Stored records

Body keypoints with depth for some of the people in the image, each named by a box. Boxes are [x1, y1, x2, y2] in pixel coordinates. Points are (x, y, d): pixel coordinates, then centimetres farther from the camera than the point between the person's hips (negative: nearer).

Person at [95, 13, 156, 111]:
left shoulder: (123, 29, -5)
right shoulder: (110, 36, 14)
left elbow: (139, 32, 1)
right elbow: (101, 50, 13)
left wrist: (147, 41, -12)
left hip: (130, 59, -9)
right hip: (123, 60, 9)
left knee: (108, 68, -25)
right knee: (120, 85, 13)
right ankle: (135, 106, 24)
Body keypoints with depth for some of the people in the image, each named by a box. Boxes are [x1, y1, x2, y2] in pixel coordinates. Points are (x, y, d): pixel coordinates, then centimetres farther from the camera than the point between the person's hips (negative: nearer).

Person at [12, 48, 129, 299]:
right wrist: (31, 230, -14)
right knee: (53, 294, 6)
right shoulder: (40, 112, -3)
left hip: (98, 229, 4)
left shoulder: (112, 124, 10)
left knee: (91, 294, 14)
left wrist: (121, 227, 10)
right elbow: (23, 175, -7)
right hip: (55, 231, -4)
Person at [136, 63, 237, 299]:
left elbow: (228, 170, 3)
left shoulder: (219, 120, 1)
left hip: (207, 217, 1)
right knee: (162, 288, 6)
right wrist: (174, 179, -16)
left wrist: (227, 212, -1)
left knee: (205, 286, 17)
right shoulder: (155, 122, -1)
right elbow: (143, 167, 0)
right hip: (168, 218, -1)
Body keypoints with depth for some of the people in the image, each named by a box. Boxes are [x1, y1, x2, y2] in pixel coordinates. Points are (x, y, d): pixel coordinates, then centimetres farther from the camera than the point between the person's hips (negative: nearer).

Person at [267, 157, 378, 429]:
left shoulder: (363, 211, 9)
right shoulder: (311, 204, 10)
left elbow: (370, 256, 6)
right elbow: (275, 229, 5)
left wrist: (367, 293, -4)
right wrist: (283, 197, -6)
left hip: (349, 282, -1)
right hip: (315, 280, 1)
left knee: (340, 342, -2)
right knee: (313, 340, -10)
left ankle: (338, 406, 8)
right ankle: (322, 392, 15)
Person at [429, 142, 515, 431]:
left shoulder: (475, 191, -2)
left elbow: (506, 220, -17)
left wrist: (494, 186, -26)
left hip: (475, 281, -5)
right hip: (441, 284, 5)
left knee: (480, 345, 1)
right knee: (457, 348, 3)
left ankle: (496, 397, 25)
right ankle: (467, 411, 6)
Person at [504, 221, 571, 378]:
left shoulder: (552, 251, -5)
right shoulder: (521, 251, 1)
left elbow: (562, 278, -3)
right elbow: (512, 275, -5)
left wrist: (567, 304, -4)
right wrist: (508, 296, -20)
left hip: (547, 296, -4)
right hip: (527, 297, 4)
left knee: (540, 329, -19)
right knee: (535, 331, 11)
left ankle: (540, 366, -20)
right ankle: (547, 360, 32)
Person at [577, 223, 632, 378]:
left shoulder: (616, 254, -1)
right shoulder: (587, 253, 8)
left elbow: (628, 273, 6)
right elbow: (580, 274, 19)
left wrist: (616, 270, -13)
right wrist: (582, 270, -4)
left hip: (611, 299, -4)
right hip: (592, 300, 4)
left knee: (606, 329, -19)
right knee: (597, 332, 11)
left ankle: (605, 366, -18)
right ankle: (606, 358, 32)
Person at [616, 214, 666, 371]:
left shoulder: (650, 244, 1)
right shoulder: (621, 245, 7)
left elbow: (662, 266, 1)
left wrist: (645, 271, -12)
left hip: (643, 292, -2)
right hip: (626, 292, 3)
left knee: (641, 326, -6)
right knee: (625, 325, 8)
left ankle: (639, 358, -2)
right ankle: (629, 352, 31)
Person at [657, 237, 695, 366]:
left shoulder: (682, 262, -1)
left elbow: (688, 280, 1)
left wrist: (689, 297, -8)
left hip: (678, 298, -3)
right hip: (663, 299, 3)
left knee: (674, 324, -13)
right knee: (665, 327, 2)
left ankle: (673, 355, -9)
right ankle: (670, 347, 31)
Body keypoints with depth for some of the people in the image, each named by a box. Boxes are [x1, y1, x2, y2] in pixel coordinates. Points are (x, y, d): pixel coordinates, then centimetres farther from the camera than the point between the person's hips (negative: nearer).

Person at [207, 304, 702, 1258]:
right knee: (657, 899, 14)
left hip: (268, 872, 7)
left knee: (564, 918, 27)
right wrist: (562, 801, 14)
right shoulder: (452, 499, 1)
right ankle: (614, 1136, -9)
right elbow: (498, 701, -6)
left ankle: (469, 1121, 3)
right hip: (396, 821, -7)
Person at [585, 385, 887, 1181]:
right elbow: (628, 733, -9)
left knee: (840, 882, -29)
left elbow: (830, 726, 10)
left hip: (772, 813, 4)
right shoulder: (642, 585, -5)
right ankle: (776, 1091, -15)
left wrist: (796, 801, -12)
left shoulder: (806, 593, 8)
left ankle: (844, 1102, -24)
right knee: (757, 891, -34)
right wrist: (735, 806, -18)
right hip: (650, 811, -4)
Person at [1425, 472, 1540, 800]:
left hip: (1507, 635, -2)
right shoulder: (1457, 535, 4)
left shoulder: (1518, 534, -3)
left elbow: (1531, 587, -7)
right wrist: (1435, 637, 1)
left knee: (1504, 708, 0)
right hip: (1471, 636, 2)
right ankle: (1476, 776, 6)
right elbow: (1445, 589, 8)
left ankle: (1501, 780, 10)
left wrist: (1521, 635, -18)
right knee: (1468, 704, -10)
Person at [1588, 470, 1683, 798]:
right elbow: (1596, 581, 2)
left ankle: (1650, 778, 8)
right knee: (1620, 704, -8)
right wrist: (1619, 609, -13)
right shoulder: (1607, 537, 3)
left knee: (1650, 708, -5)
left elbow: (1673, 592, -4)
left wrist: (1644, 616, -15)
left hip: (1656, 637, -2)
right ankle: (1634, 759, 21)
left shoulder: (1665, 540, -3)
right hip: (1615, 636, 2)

Try it
Give every entry once more, exactly as it reads.

Answer for the task
Body keypoints with depth for some of the people in the image, each named by a box. Boxes are [x1, y1, x2, y2] in pixel coordinates. Points are (x, y, d): pixel coordinates, then centimetres farther from the camera than the point between the person's hips (negative: nearer).

Person at [95, 13, 156, 111]:
left shoulder: (123, 29, -5)
right shoulder: (110, 36, 14)
left elbow: (139, 32, 1)
right elbow: (101, 50, 13)
left wrist: (147, 41, -12)
left hip: (130, 59, -9)
right hip: (123, 60, 9)
left knee: (108, 68, -25)
right knee: (120, 85, 13)
right ankle: (135, 106, 24)
Body keypoints with depth for some of the people in the image, each named by a box. Boxes are [x1, y1, x2, y2] in pixel coordinates. Points are (x, y, d): pixel coordinates, then centimetres farther from the camera than the point between the person's hips (negative: nearer).

Person at [12, 48, 129, 299]:
right wrist: (31, 230, -14)
right knee: (53, 294, 6)
right shoulder: (40, 112, -3)
left hip: (98, 229, 4)
left shoulder: (112, 124, 10)
left knee: (91, 294, 14)
left wrist: (121, 227, 10)
right elbow: (23, 175, -7)
right hip: (55, 231, -4)
Person at [136, 63, 237, 299]:
left elbow: (228, 170, 3)
left shoulder: (219, 120, 1)
left hip: (207, 217, 1)
right knee: (162, 288, 6)
right wrist: (174, 179, -16)
left wrist: (227, 212, -1)
left knee: (205, 286, 17)
right shoulder: (155, 122, -1)
right elbow: (143, 167, 0)
right hip: (168, 218, -1)
Body keypoints with depth for some of the people in the image, each named by a box. Boxes are [x1, y1, x2, y2] in pixel coordinates. Points are (x, y, d): pixel coordinates, then centimetres farther from the camera than the point between the person's hips (negative: nearer).

Person at [267, 157, 378, 429]:
left shoulder: (363, 211, 9)
right shoulder: (311, 204, 10)
left elbow: (370, 256, 6)
right elbow: (275, 229, 5)
left wrist: (367, 293, -4)
right wrist: (283, 197, -6)
left hip: (349, 282, -1)
right hip: (315, 280, 1)
left knee: (340, 342, -2)
right knee: (313, 340, -10)
left ankle: (338, 406, 8)
right ankle: (322, 392, 15)
Person at [429, 142, 515, 431]:
left shoulder: (475, 191, -2)
left elbow: (506, 220, -17)
left wrist: (494, 186, -26)
left hip: (475, 281, -5)
right hip: (441, 284, 5)
left knee: (480, 345, 1)
right knee: (457, 348, 3)
left ankle: (496, 397, 25)
right ankle: (467, 411, 6)
Person at [504, 221, 571, 378]:
left shoulder: (552, 251, -5)
right shoulder: (521, 251, 1)
left elbow: (562, 278, -3)
right elbow: (512, 275, -5)
left wrist: (567, 304, -4)
right wrist: (508, 296, -20)
left hip: (547, 296, -4)
right hip: (527, 297, 4)
left knee: (540, 329, -19)
right knee: (535, 331, 11)
left ankle: (540, 366, -20)
right ankle: (547, 360, 32)
Person at [577, 223, 632, 378]:
left shoulder: (616, 254, -1)
right shoulder: (587, 253, 8)
left elbow: (628, 273, 6)
right elbow: (580, 274, 19)
left wrist: (616, 270, -13)
right wrist: (582, 270, -4)
left hip: (611, 299, -4)
right hip: (592, 300, 4)
left knee: (606, 329, -19)
right knee: (597, 332, 11)
left ankle: (605, 366, -18)
right ankle: (606, 358, 32)
Person at [616, 214, 666, 371]:
left shoulder: (650, 244, 1)
right shoulder: (621, 245, 7)
left elbow: (662, 266, 1)
left wrist: (645, 271, -12)
left hip: (643, 292, -2)
right hip: (626, 292, 3)
left knee: (641, 326, -6)
right knee: (625, 325, 8)
left ankle: (639, 358, -2)
right ankle: (629, 352, 31)
Person at [657, 237, 695, 366]:
left shoulder: (682, 262, -1)
left elbow: (688, 280, 1)
left wrist: (689, 297, -8)
left hip: (678, 298, -3)
right hip: (663, 299, 3)
left knee: (674, 324, -13)
right knee: (665, 327, 2)
left ankle: (673, 355, -9)
right ankle: (670, 347, 31)
Body keypoints with depth for some of the people in the image, each named by a box. Boxes are [x1, y1, x2, y2] in pixel coordinates. Points are (x, y, d): pixel coordinates, then centimetres farther from the camera than the point between the person's hips (negative: nearer).

Person at [207, 304, 702, 1258]:
right knee: (657, 899, 14)
left hip: (268, 872, 7)
left knee: (564, 918, 27)
right wrist: (562, 801, 14)
right shoulder: (452, 499, 1)
right ankle: (614, 1136, -9)
right elbow: (498, 701, -6)
left ankle: (469, 1121, 3)
right hip: (396, 821, -7)
Person at [585, 385, 887, 1181]:
right elbow: (628, 733, -9)
left knee: (840, 882, -29)
left elbow: (830, 726, 10)
left hip: (772, 813, 4)
right shoulder: (642, 585, -5)
right ankle: (776, 1091, -15)
left wrist: (796, 801, -12)
left shoulder: (806, 593, 8)
left ankle: (844, 1102, -24)
right knee: (757, 891, -34)
right wrist: (735, 806, -18)
right hip: (650, 811, -4)
Person at [1425, 472, 1540, 800]:
left hip: (1507, 635, -2)
right shoulder: (1457, 535, 4)
left shoulder: (1518, 534, -3)
left elbow: (1531, 587, -7)
right wrist: (1435, 637, 1)
left knee: (1504, 708, 0)
right hip: (1471, 636, 2)
right ankle: (1476, 776, 6)
right elbow: (1445, 589, 8)
left ankle: (1501, 780, 10)
left wrist: (1521, 635, -18)
right knee: (1468, 704, -10)
Person at [1588, 470, 1683, 798]:
right elbow: (1596, 581, 2)
left ankle: (1650, 778, 8)
right knee: (1620, 704, -8)
right wrist: (1619, 609, -13)
right shoulder: (1607, 537, 3)
left knee: (1650, 708, -5)
left elbow: (1673, 592, -4)
left wrist: (1644, 616, -15)
left hip: (1656, 637, -2)
right ankle: (1634, 759, 21)
left shoulder: (1665, 540, -3)
right hip: (1615, 636, 2)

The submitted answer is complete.